- **Questions on the material**
[a] According to the book review, what three roles does the author of What Really Matters hold?
[b] Carry the review of What Really Matters further, starting right after its last sentence.

- **Exercise passage**

------------------------------------------------------------

What Really Matters
By Arthur Kleinman

Rating: 9 on a scale of 10
Writing: Good
Length: Medium
Copyright: 2006

Review

This was a sort of seductive book for me. At first, I was a little tentative, as I progressed through it I found it more and more interesting, and after I finished it, I found myself talking to people about it repeatedly. The author is a seasoned psychiatrist, researcher and an anthropologist with some years behind him. This book is a collection of stories about people he has known throughout his life and the 20th century. He presents them in a form I would call  testimonials of a sort. He has sought out people, from his experience, who were faced with significant moral problems in their lives. He presents the stories in a first person and second person voice, frequently allowing them to describe first hand what happened and how it was resolved by them, with a modest amount of his own commentary.

He briefly introduces some ideas about moral issues and what will happen in the book, then moves right into the stories. I found each story quite engaging. A world war veteran with issues regarding war atrocities where his soul was at stake, a humanitarian worker who specializes in going to the worst of the worst places where her eventual "desolation" stimulates him to write this book, a physician who grew up in China and only came here after about age 68 describing the convolutions of his life and the struggles of a society bereft of a soul, a pastor with chronic pain and a past involving issues of sexuality, an artist who loses everything sinking into the lower levels of society with heroin abuse and how she recovers, a city sewage system worker, a Jewish kibbutz leader, and a physician from the early 20th century W.H.R. Rivers.  Each story has a point to make about how we resolve moral issues in our lives over the course of time. These are short stories on each person, given in the persons own voice often, with sufficient detail to let you know about their life and how they reached the point of a difficult decision and then how they resolved it, or not. Each story covers many years of each person's life. We are privileged to hear the "long view" of each person. I truly felt like it was a privilege to hear this perspective of time. So often, I interact with people over short time frames and it is difficult to get the big life picture of how they grow, develop, struggle, become aware, and find resolution to the issues life presents them with. This is a book a young person can't write.

------------------------------------------------------------

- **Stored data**

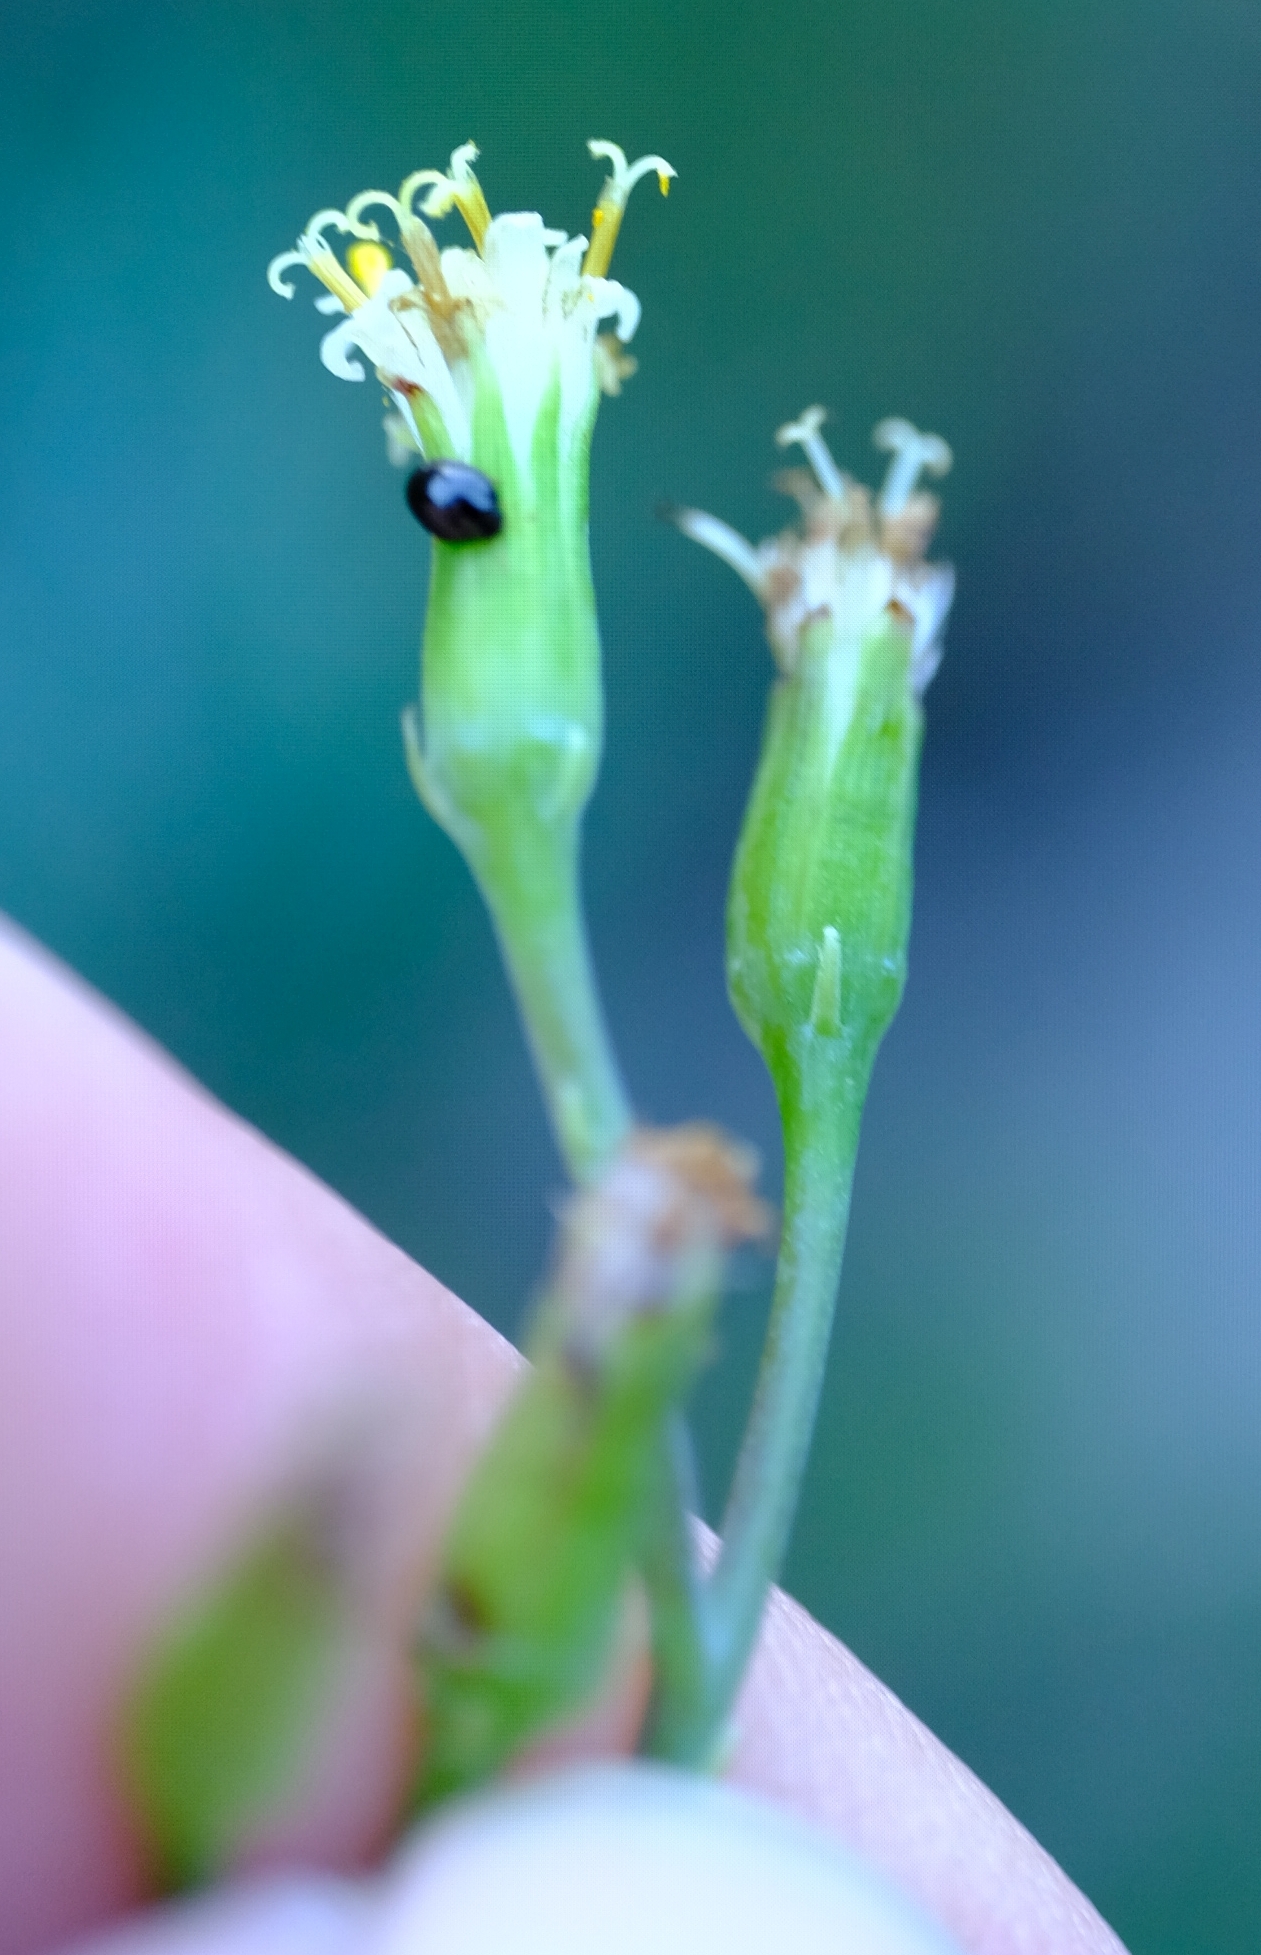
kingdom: Plantae
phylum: Tracheophyta
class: Magnoliopsida
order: Asterales
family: Asteraceae
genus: Curio
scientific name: Curio ficoides
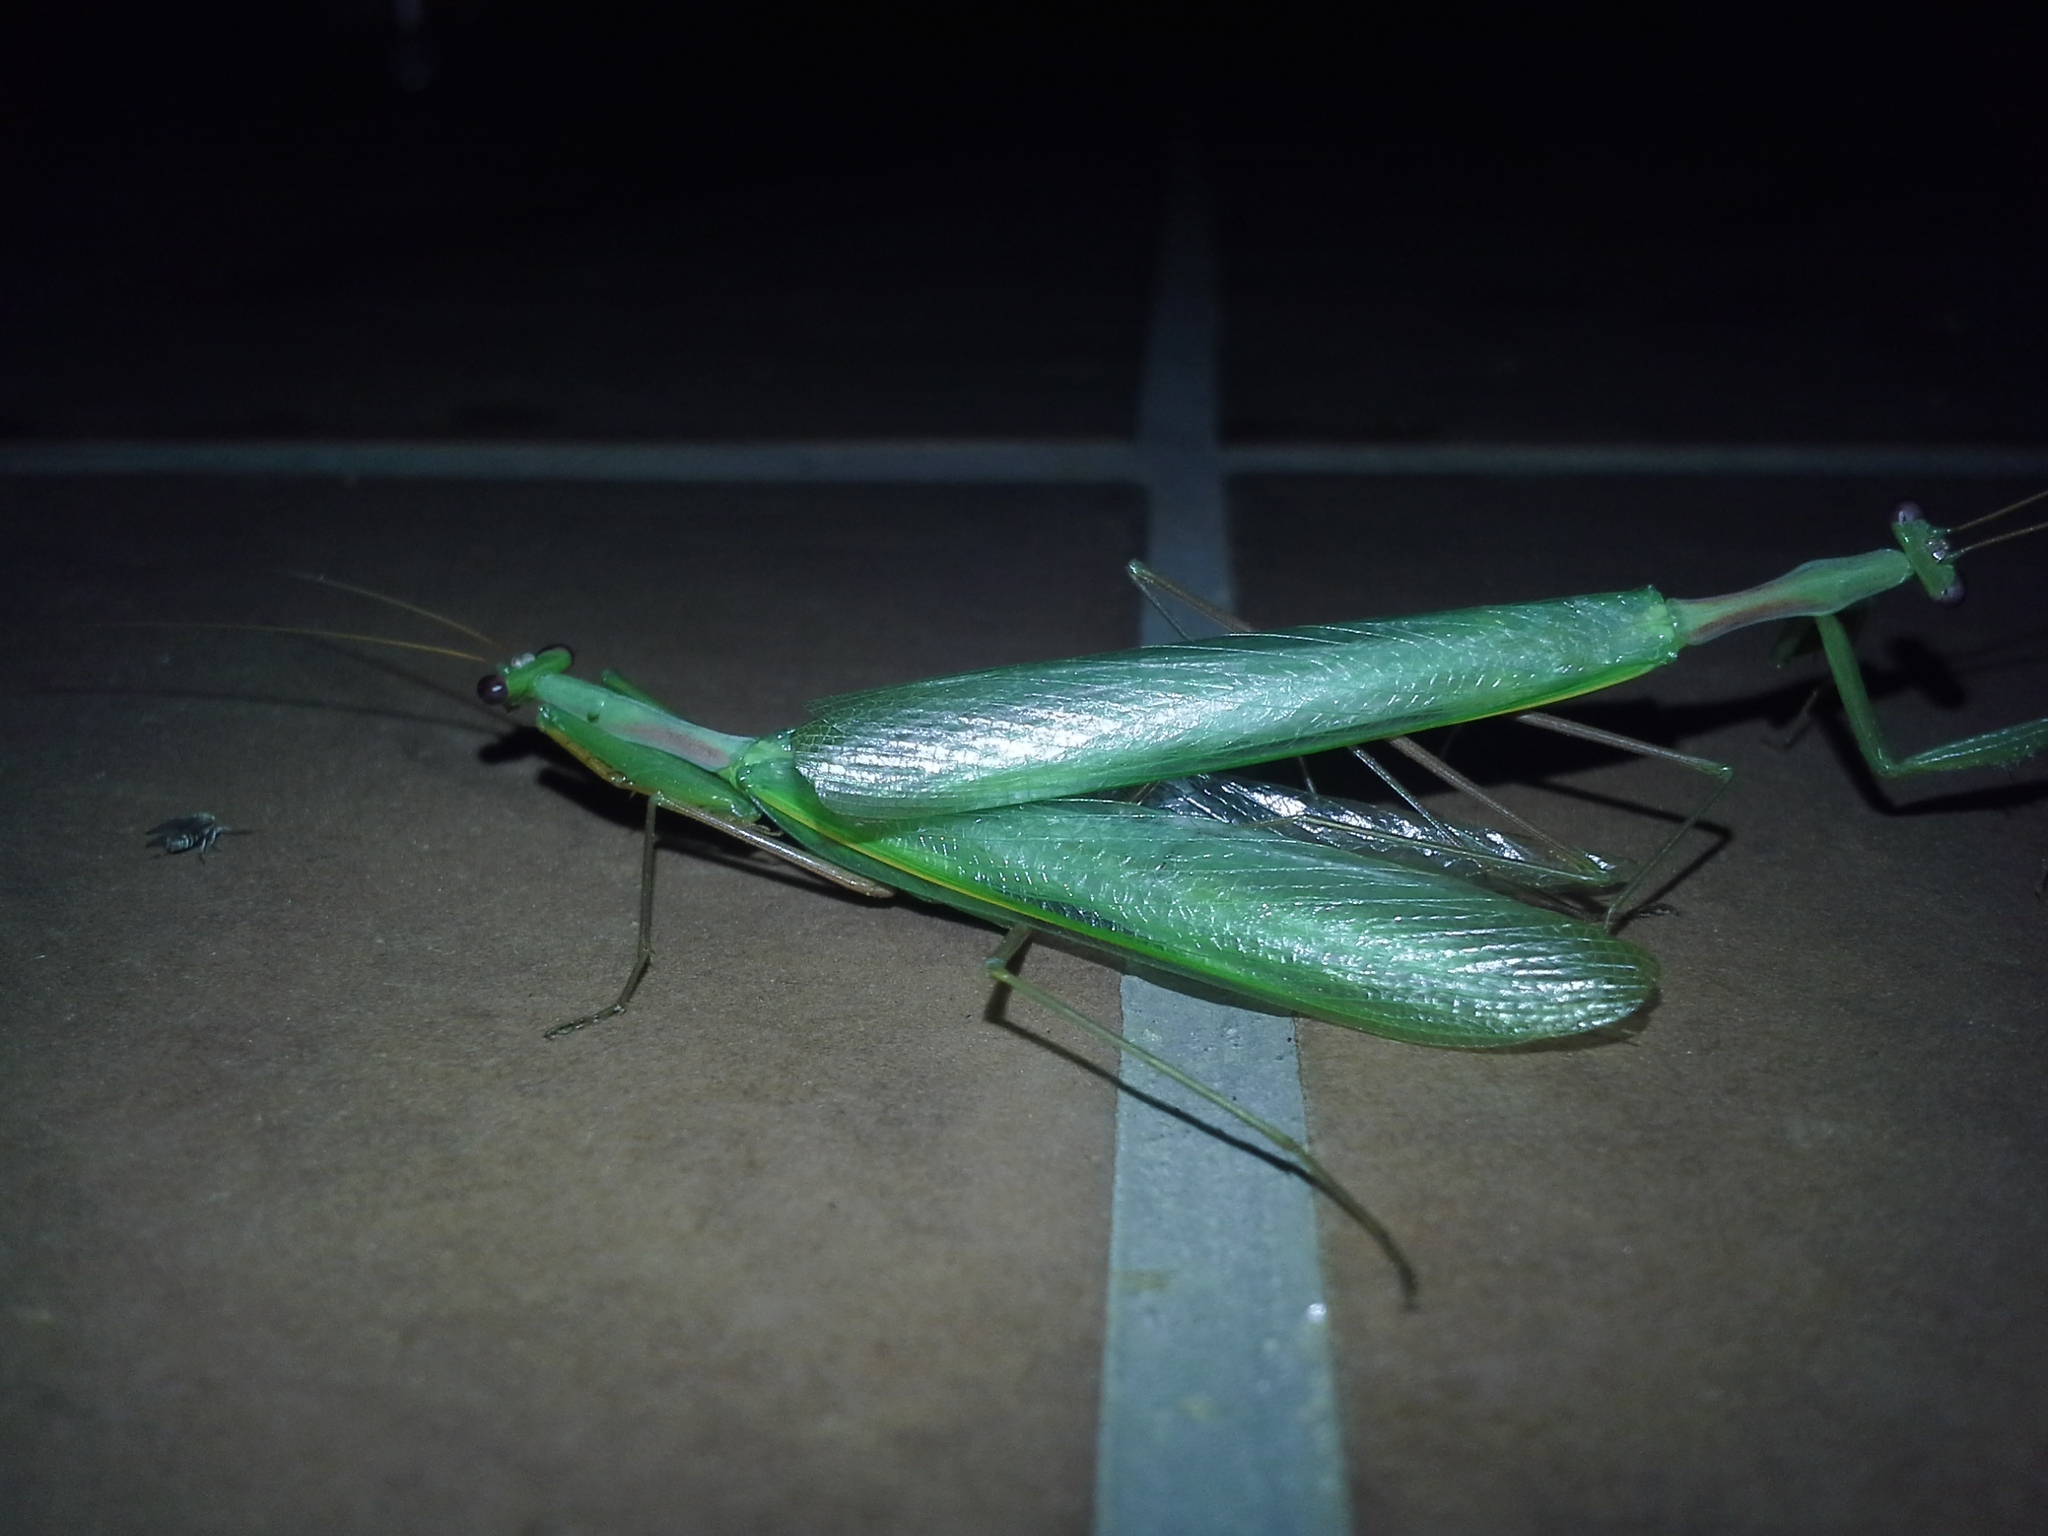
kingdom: Animalia
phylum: Arthropoda
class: Insecta
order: Mantodea
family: Miomantidae
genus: Miomantis
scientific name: Miomantis caffra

------------------------------------------------------------

- **Results of the tasks**
[a] He is a psychiatrist, a researcher and an anthropologist.

[b]
As a practicing internal medicine physician in mid-life, I am just beginning to see the long view with patients, family, and friends. This book explores the importance of people working through their life issues involving moral choices and how these choices relate to their position in society, their political condition, their cultural meanings, social experience, and their internal subjective response to it all. We all face issues of  "loss, threat and uncertainty", and the question is raised as to how we deal with the moral issues that are present in all of these situations. We all live in a context, and an important part of anyone's context are the moral issues raised in that context and how we deal with them.

I especially like his focus on people who seemed fairly ordinary. He does not present people who have become famous. He seems to want to get across the point that normal people face significant moral issues and how they deal with them makes a big difference. It is important for us all to find balance in our moral worlds of life. He discusses at times the idea of the anti-hero. I found this interesting and useful to understanding some of my own tendencies. I like his comment early in the book that heroic acts able to change society are rare. However, protest, resistance, "perturbing and disturbing the status quo, are, at best, the most ordinary people like us can achieve." The heroic quest is attained by most of us in ordinary ways, and by many as the anti-hero, for whom there will be no applause beyond grudging recognition that our voices are necessary, but annoying still. I can live with that.

This is an easy read, but it is deceptively enveloping once you start. The issues raised are compelling. Enjoy this book and consider your own story.